Chaff! Chaff! ” Wendy shouted as she ejected chaff from the left ejectors. The chaff, packets of tinsel-like strips of metal, formed large blobs of radar-reflective clouds that made inviting spoof targets for enemy missiles.

“Missiles still inbound!” Wendy shouted. “Arming Stingers!” As the enemy missiles closed in, Wendy fired small radar- and heat-seeking rockets out of a steerable cannon on the Megafortress’s tail. The Stinger airmine rockets flew head to head with the incoming missiles, then exploded several dozen feet in the missile’s path, shredding its fuselage and guidance system. It worked. The last enemy missile exploded less than five thousand feet away.

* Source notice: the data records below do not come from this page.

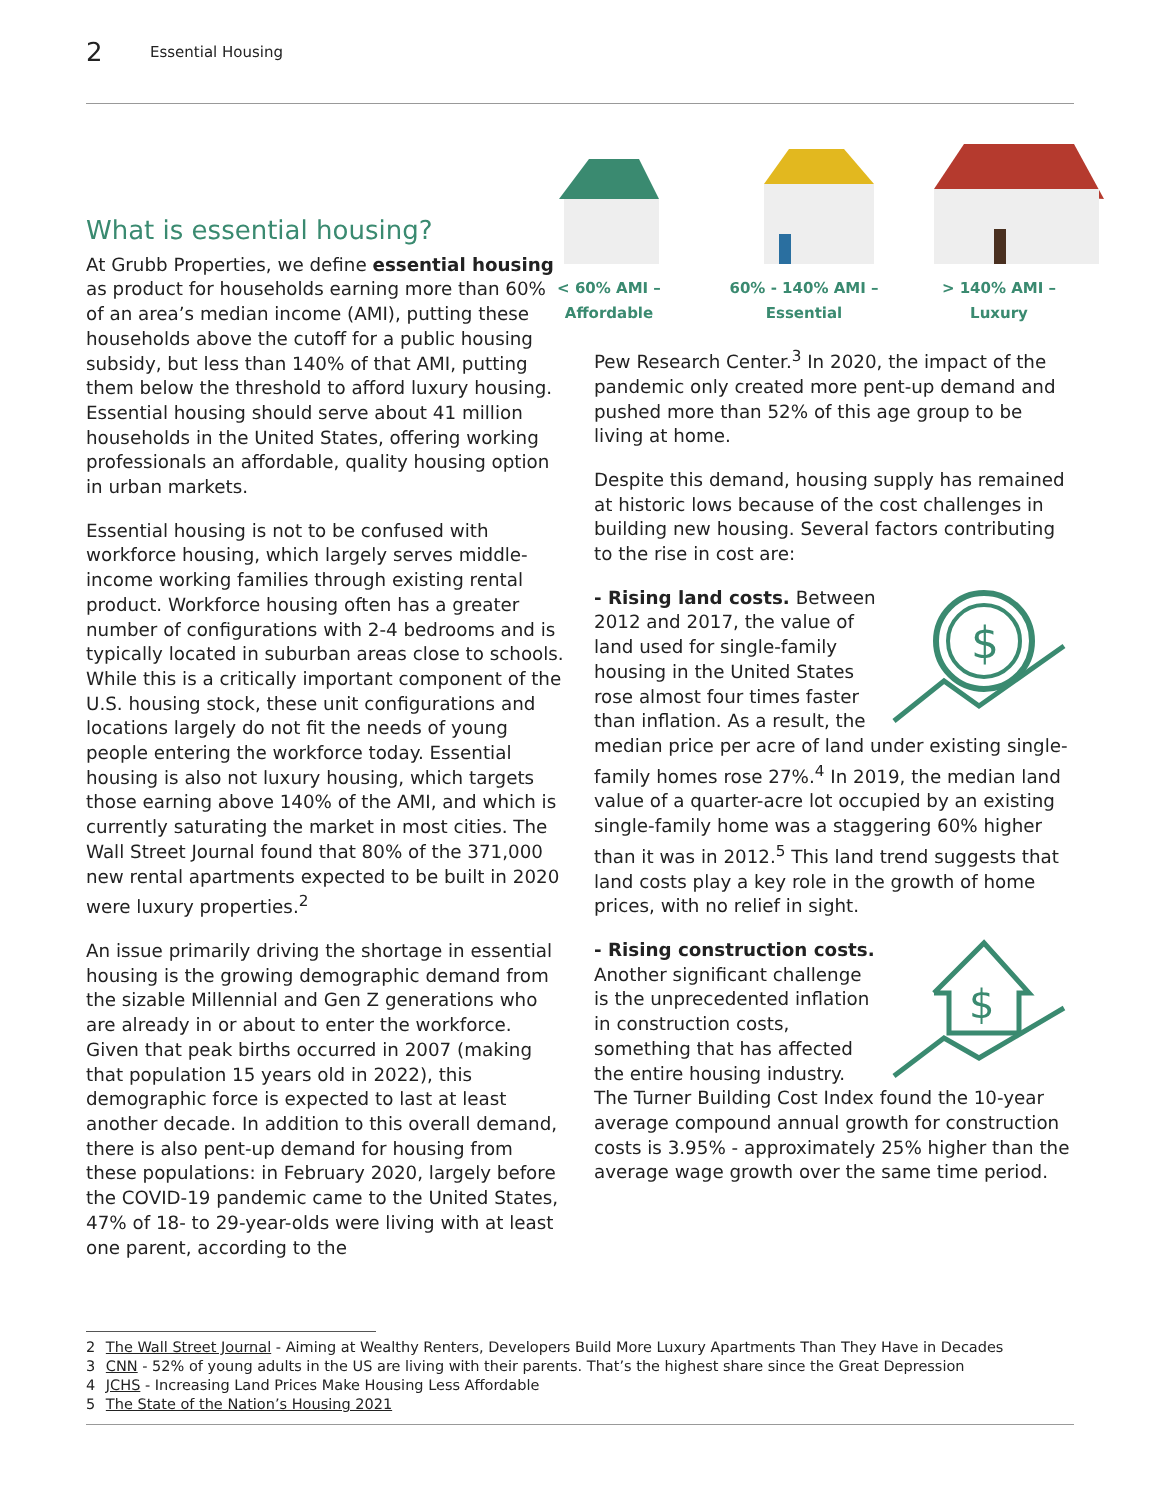2 Essential Housing
What is essential housing?
At Grubb Properties, we define essential housing as product for households earning more than 60% of an area’s median income (AMI), putting these households above the cutoff for a public housing subsidy, but less than 140% of that AMI, putting them below the threshold to afford luxury housing. Essential housing should serve about 41 million households in the United States, offering working professionals an affordable, quality housing option in urban markets.
Essential housing is not to be confused with workforce housing, which largely serves middle-income working families through existing rental product. Workforce housing often has a greater number of configurations with 2-4 bedrooms and is typically located in suburban areas close to schools. While this is a critically important component of the U.S. housing stock, these unit configurations and locations largely do not fit the needs of young people entering the workforce today. Essential housing is also not luxury housing, which targets those earning above 140% of the AMI, and which is currently saturating the market in most cities. The Wall Street Journal found that 80% of the 371,000 new rental apartments expected to be built in 2020 were luxury properties.<sup>2</sup>
An issue primarily driving the shortage in essential housing is the growing demographic demand from the sizable Millennial and Gen Z generations who are already in or about to enter the workforce. Given that peak births occurred in 2007 (making that population 15 years old in 2022), this demographic force is expected to last at least another decade. In addition to this overall demand, there is also pent-up demand for housing from these populations: in February 2020, largely before the COVID-19 pandemic came to the United States, 47% of 18- to 29-year-olds were living with at least one parent, according to the
< 60% AMI –
Affordable
60% - 140% AMI –
Essential
> 140% AMI –
Luxury
Pew Research Center.<sup>3</sup> In 2020, the impact of the pandemic only created more pent-up demand and pushed more than 52% of this age group to be living at home.
Despite this demand, housing supply has remained at historic lows because of the cost challenges in building new housing. Several factors contributing to the rise in cost are:
$
- Rising land costs. Between 2012 and 2017, the value of land used for single-family housing in the United States rose almost four times faster than inflation. As a result, the median price per acre of land under existing single-family homes rose 27%.<sup>4</sup> In 2019, the median land value of a quarter-acre lot occupied by an existing single-family home was a staggering 60% higher than it was in 2012.<sup>5</sup> This land trend suggests that land costs play a key role in the growth of home prices, with no relief in sight.
$
- Rising construction costs. Another significant challenge is the unprecedented inflation in construction costs, something that has affected the entire housing industry. The Turner Building Cost Index found the 10-year average compound annual growth for construction costs is 3.95% - approximately 25% higher than the average wage growth over the same time period.
2 The Wall Street Journal - Aiming at Wealthy Renters, Developers Build More Luxury Apartments Than They Have in Decades
3 CNN - 52% of young adults in the US are living with their parents. That’s the highest share since the Great Depression
4 JCHS - Increasing Land Prices Make Housing Less Affordable
5 The State of the Nation’s Housing 2021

It took them only four minutes to get down to just two hundred feet above the Gulf of Oman, guided by the navigation computer’s terrain database, by the satellite navigation system, and by a pencil-thin beam of energy that measured the distance between the bomber’s belly and the water. They headed southwest at full military power, as far away from the Iranian coastline as possible. Brad Elliott knew what fighter pilots feared-low-altitude flight, darkness, and heading out over water away from friendly shores. Every engine cough was amplified, every dip of the fuel gauge needles seemed critical — even the slightest crackle in the headset or a shudder in the flight controls seemed to signal disaster. Having a potential enemy out there, one that was jamming radar and radio transmissions, made the tension even worse. Few fighter pilots had the stomach for night overwater chases.

But as Wendy studied her threat displays, it soon became obvious that the MiG or whatever it was out there wasn’t going to go away so easily. “No luck, guys — we didn’t lose him. He’s closed inside twenty miles and he’s right on our tail, staying high but still got a pretty good radar lock on us.”

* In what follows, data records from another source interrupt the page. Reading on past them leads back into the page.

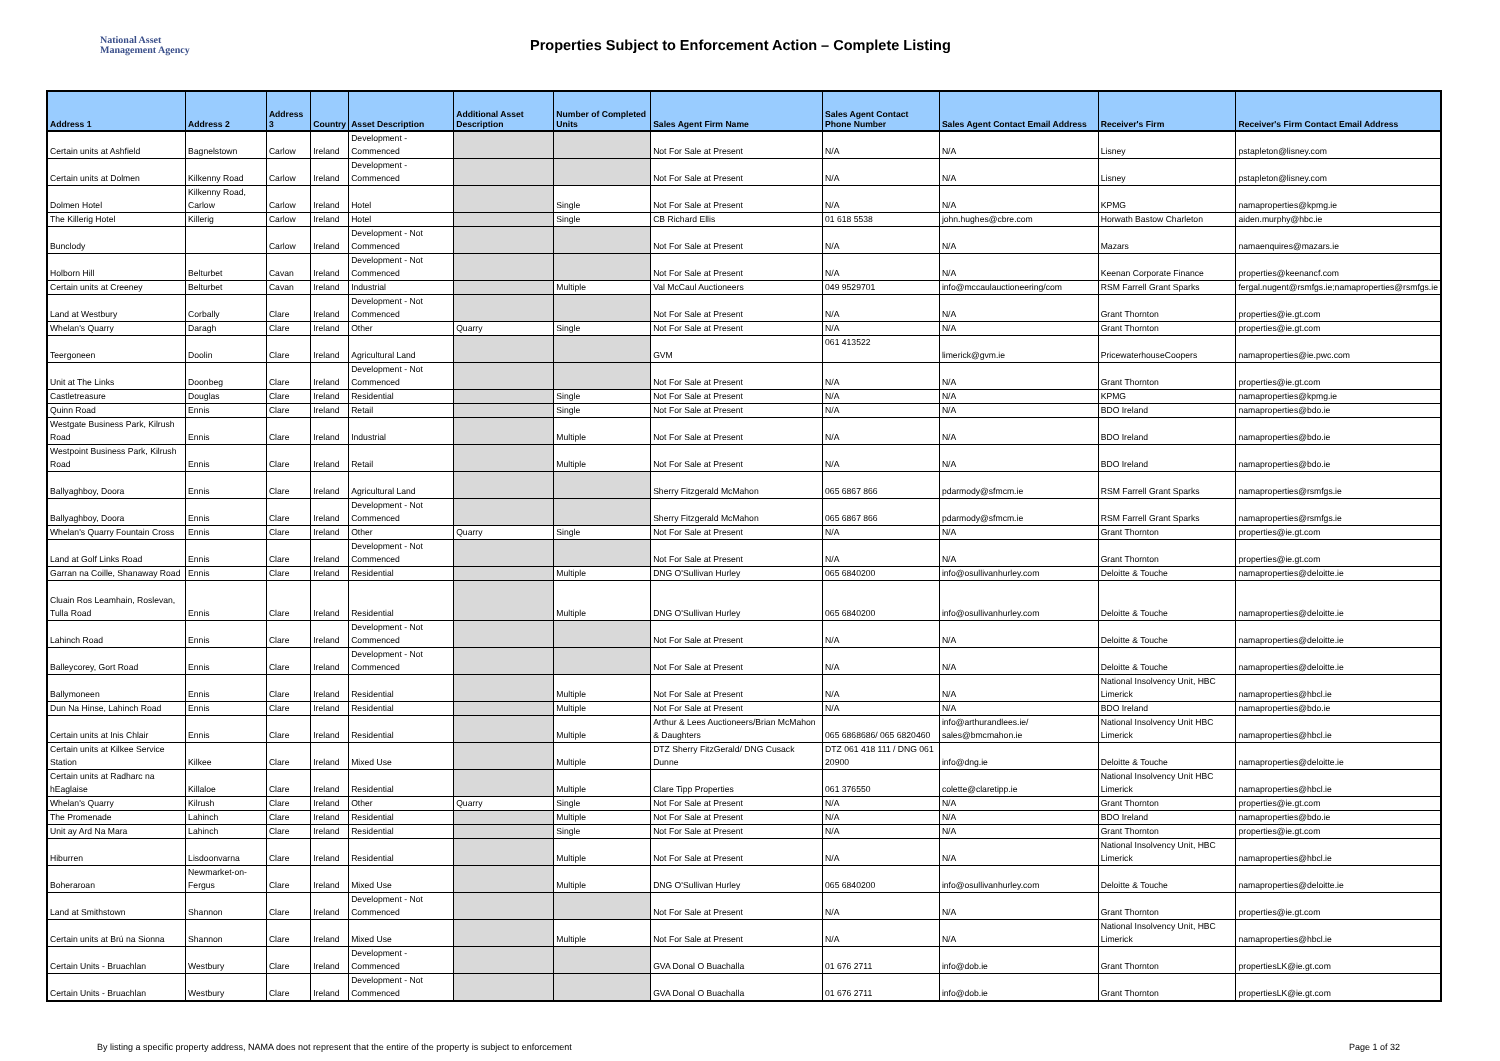National Asset
Management Agency
Properties Subject to Enforcement Action – Complete Listing
| Address 1 | Address 2 | Address 3 | Country | Asset Description | Additional Asset Description | Number of Completed Units | Sales Agent Firm Name | Sales Agent Contact Phone Number | Sales Agent Contact Email Address | Receiver's Firm | Receiver's Firm Contact Email Address |
| --- | --- | --- | --- | --- | --- | --- | --- | --- | --- | --- | --- |
| Certain units at Ashfield | Bagnelstown | Carlow | Ireland | Development - Commenced | | | Not For Sale at Present | N/A | N/A | Lisney | pstapleton@lisney.com |
| Certain units at Dolmen | Kilkenny Road | Carlow | Ireland | Development - Commenced | | | Not For Sale at Present | N/A | N/A | Lisney | pstapleton@lisney.com |
| Dolmen Hotel | Kilkenny Road, Carlow | Carlow | Ireland | Hotel | | Single | Not For Sale at Present | N/A | N/A | KPMG | namaproperties@kpmg.ie |
| The Killerig Hotel | Killerig | Carlow | Ireland | Hotel | | Single | CB Richard Ellis | 01 618 5538 | john.hughes@cbre.com | Horwath Bastow Charleton | aiden.murphy@hbc.ie |
| Bunclody | | Carlow | Ireland | Development - Not Commenced | | | Not For Sale at Present | N/A | N/A | Mazars | namaenquires@mazars.ie |
| Holborn Hill | Belturbet | Cavan | Ireland | Development - Not Commenced | | | Not For Sale at Present | N/A | N/A | Keenan Corporate Finance | properties@keenancf.com |
| Certain units at Creeney | Belturbet | Cavan | Ireland | Industrial | | Multiple | Val McCaul Auctioneers | 049 9529701 | info@mccaulauctioneering/com | RSM Farrell Grant Sparks | fergal.nugent@rsmfgs.ie;namaproperties@rsmfgs.ie |
| Land at Westbury | Corbally | Clare | Ireland | Development - Not Commenced | | | Not For Sale at Present | N/A | N/A | Grant Thornton | properties@ie.gt.com |
| Whelan's Quarry | Daragh | Clare | Ireland | Other | Quarry | Single | Not For Sale at Present | N/A | N/A | Grant Thornton | properties@ie.gt.com |
| Teergoneen | Doolin | Clare | Ireland | Agricultural Land | | | GVM | 061 413522 | limerick@gvm.ie | PricewaterhouseCoopers | namaproperties@ie.pwc.com |
| Unit at The Links | Doonbeg | Clare | Ireland | Development - Not Commenced | | | Not For Sale at Present | N/A | N/A | Grant Thornton | properties@ie.gt.com |
| Castletreasure | Douglas | Clare | Ireland | Residential | | Single | Not For Sale at Present | N/A | N/A | KPMG | namaproperties@kpmg.ie |
| Quinn Road | Ennis | Clare | Ireland | Retail | | Single | Not For Sale at Present | N/A | N/A | BDO Ireland | namaproperties@bdo.ie |
| Westgate Business Park, Kilrush Road | Ennis | Clare | Ireland | Industrial | | Multiple | Not For Sale at Present | N/A | N/A | BDO Ireland | namaproperties@bdo.ie |
| Westpoint Business Park, Kilrush Road | Ennis | Clare | Ireland | Retail | | Multiple | Not For Sale at Present | N/A | N/A | BDO Ireland | namaproperties@bdo.ie |
| Ballyaghboy, Doora | Ennis | Clare | Ireland | Agricultural Land | | | Sherry Fitzgerald McMahon | 065 6867 866 | pdarmody@sfmcm.ie | RSM Farrell Grant Sparks | namaproperties@rsmfgs.ie |
| Ballyaghboy, Doora | Ennis | Clare | Ireland | Development - Not Commenced | | | Sherry Fitzgerald McMahon | 065 6867 866 | pdarmody@sfmcm.ie | RSM Farrell Grant Sparks | namaproperties@rsmfgs.ie |
| Whelan's Quarry Fountain Cross | Ennis | Clare | Ireland | Other | Quarry | Single | Not For Sale at Present | N/A | N/A | Grant Thornton | properties@ie.gt.com |
| Land at Golf Links Road | Ennis | Clare | Ireland | Development - Not Commenced | | | Not For Sale at Present | N/A | N/A | Grant Thornton | properties@ie.gt.com |
| Garran na Coille, Shanaway Road | Ennis | Clare | Ireland | Residential | | Multiple | DNG O'Sullivan Hurley | 065 6840200 | info@osullivanhurley.com | Deloitte & Touche | namaproperties@deloitte.ie |
| Cluain Ros Leamhain, Roslevan, Tulla Road | Ennis | Clare | Ireland | Residential | | Multiple | DNG O'Sullivan Hurley | 065 6840200 | info@osullivanhurley.com | Deloitte & Touche | namaproperties@deloitte.ie |
| Lahinch Road | Ennis | Clare | Ireland | Development - Not Commenced | | | Not For Sale at Present | N/A | N/A | Deloitte & Touche | namaproperties@deloitte.ie |
| Balleycorey, Gort Road | Ennis | Clare | Ireland | Development - Not Commenced | | | Not For Sale at Present | N/A | N/A | Deloitte & Touche | namaproperties@deloitte.ie |
| Ballymoneen | Ennis | Clare | Ireland | Residential | | Multiple | Not For Sale at Present | N/A | N/A | National Insolvency Unit, HBC Limerick | namaproperties@hbcl.ie |
| Dun Na Hinse, Lahinch Road | Ennis | Clare | Ireland | Residential | | Multiple | Not For Sale at Present | N/A | N/A | BDO Ireland | namaproperties@bdo.ie |
| Certain units at Inis Chlair | Ennis | Clare | Ireland | Residential | | Multiple | Arthur & Lees Auctioneers/Brian McMahon & Daughters | 065 6868686/ 065 6820460 | info@arthurandlees.ie/ sales@bmcmahon.ie | National Insolvency Unit HBC Limerick | namaproperties@hbcl.ie |
| Certain units at Kilkee Service Station | Kilkee | Clare | Ireland | Mixed Use | | Multiple | DTZ Sherry FitzGerald/ DNG Cusack Dunne | DTZ 061 418 111 / DNG 061 20900 | info@dng.ie | Deloitte & Touche | namaproperties@deloitte.ie |
| Certain units at Radharc na hEaglaise | Killaloe | Clare | Ireland | Residential | | Multiple | Clare Tipp Properties | 061 376550 | colette@claretipp.ie | National Insolvency Unit HBC Limerick | namaproperties@hbcl.ie |
| Whelan's Quarry | Kilrush | Clare | Ireland | Other | Quarry | Single | Not For Sale at Present | N/A | N/A | Grant Thornton | properties@ie.gt.com |
| The Promenade | Lahinch | Clare | Ireland | Residential | | Multiple | Not For Sale at Present | N/A | N/A | BDO Ireland | namaproperties@bdo.ie |
| Unit ay Ard Na Mara | Lahinch | Clare | Ireland | Residential | | Single | Not For Sale at Present | N/A | N/A | Grant Thornton | properties@ie.gt.com |
| Hiburren | Lisdoonvarna | Clare | Ireland | Residential | | Multiple | Not For Sale at Present | N/A | N/A | National Insolvency Unit, HBC Limerick | namaproperties@hbcl.ie |
| Boheraroan | Newmarket-on-Fergus | Clare | Ireland | Mixed Use | | Multiple | DNG O'Sullivan Hurley | 065 6840200 | info@osullivanhurley.com | Deloitte & Touche | namaproperties@deloitte.ie |
| Land at Smithstown | Shannon | Clare | Ireland | Development - Not Commenced | | | Not For Sale at Present | N/A | N/A | Grant Thornton | properties@ie.gt.com |
| Certain units at Brú na Sionna | Shannon | Clare | Ireland | Mixed Use | | Multiple | Not For Sale at Present | N/A | N/A | National Insolvency Unit, HBC Limerick | namaproperties@hbcl.ie |
| Certain Units - Bruachlan | Westbury | Clare | Ireland | Development - Commenced | | | GVA Donal O Buachalla | 01 676 2711 | info@dob.ie | Grant Thornton | propertiesLK@ie.gt.com |
| Certain Units - Bruachlan | Westbury | Clare | Ireland | Development - Not Commenced | | | GVA Donal O Buachalla | 01 676 2711 | info@dob.ie | Grant Thornton | propertiesLK@ie.gt.com |
By listing a specific property address, NAMA does not represent that the entire of the property is subject to enforcement Page 1 of 32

“Relaying messages to headquarters too, I’ll bet,” Elliott said.

“Six o’clock, high, fifteen miles. Coming within heater range.” With the enemy attacker’s radar jammed, he couldn’t use a radar-guided missile — but with IRSTS, he could easily close in and make a heat-seeking missile shot.

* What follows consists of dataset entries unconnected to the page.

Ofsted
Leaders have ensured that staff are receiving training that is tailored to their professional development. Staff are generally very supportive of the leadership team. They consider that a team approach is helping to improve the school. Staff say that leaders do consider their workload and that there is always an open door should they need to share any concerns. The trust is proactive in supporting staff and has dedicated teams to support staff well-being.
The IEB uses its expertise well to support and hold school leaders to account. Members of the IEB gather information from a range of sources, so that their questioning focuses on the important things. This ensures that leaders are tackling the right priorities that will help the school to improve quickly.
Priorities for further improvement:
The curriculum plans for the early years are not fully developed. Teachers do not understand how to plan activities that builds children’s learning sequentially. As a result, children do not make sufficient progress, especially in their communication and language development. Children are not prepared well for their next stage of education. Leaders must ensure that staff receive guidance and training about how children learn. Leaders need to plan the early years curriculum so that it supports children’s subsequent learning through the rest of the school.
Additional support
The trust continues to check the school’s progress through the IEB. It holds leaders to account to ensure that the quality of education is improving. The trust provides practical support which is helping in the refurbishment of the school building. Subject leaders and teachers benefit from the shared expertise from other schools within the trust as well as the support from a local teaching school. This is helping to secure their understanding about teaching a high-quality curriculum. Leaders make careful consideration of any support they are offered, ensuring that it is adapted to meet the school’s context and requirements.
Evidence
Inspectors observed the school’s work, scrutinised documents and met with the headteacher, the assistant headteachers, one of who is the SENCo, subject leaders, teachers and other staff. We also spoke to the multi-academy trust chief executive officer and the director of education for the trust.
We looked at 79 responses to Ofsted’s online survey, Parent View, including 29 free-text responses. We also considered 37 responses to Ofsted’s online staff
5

“Wendy, get ready to launch Scorpions,” Brad said.

“Roger.” Wendy already had her fingers on the keyboard, and she typed in instructions to warm up the Megafortress’s surprise weapon — the AIM-120 Scorpion AMRAAM, or Advanced Medium-Range Air-to-Air Missile. The EB-52 carried six Scorpion missiles on each wing pylon. The Scorpions were radar-guided missiles that were command-guided by the Megafortress’s attack radar or by an onboard radar in the missile’s nose — the missiles could even attack targets in the bomber’s rear quadrant by guidance from a tail-mounted radar, allowing for an “over-the-shoulder” launch on a pursuing enemy. Only a few aircraft in the entire world carried AMRAAMs — but the EB-52 Megafortress had been carrying one for three years, including one combat mission. The enemy aircraft was well within the Scorpion’s maximum twenty-mile range.

“Twelve miles.”

“When he breaks eight miles, lock him up and hit ’em,” Brad said.

“We gotta be the one who shoots first.”

“Brad, we need to knock this off,” Patrick said urgently.

Wendy looked at him in complete surprise, but it was Brad Elliott who exclaimed, “What was that, Patrick?”

“I said, we should stop this,” Patrick repeated. “Listen, we’re in international airspace. We just dropped down to low altitude, we’re jamming his radar. He knows we’re a bad guy. Forcing a fight won’t solve anything.”

“He jumped us first, Patrick.”

“Listen, we’re acting like hostiles, and he’s doing his job — kicking us out of his zone and away from his airspace,” Patrick argued. “We tried to sneak in, and we got caught. No one wants a fight here.”

“Well, what the hell do you suggest, nav?” Brad asked acidly.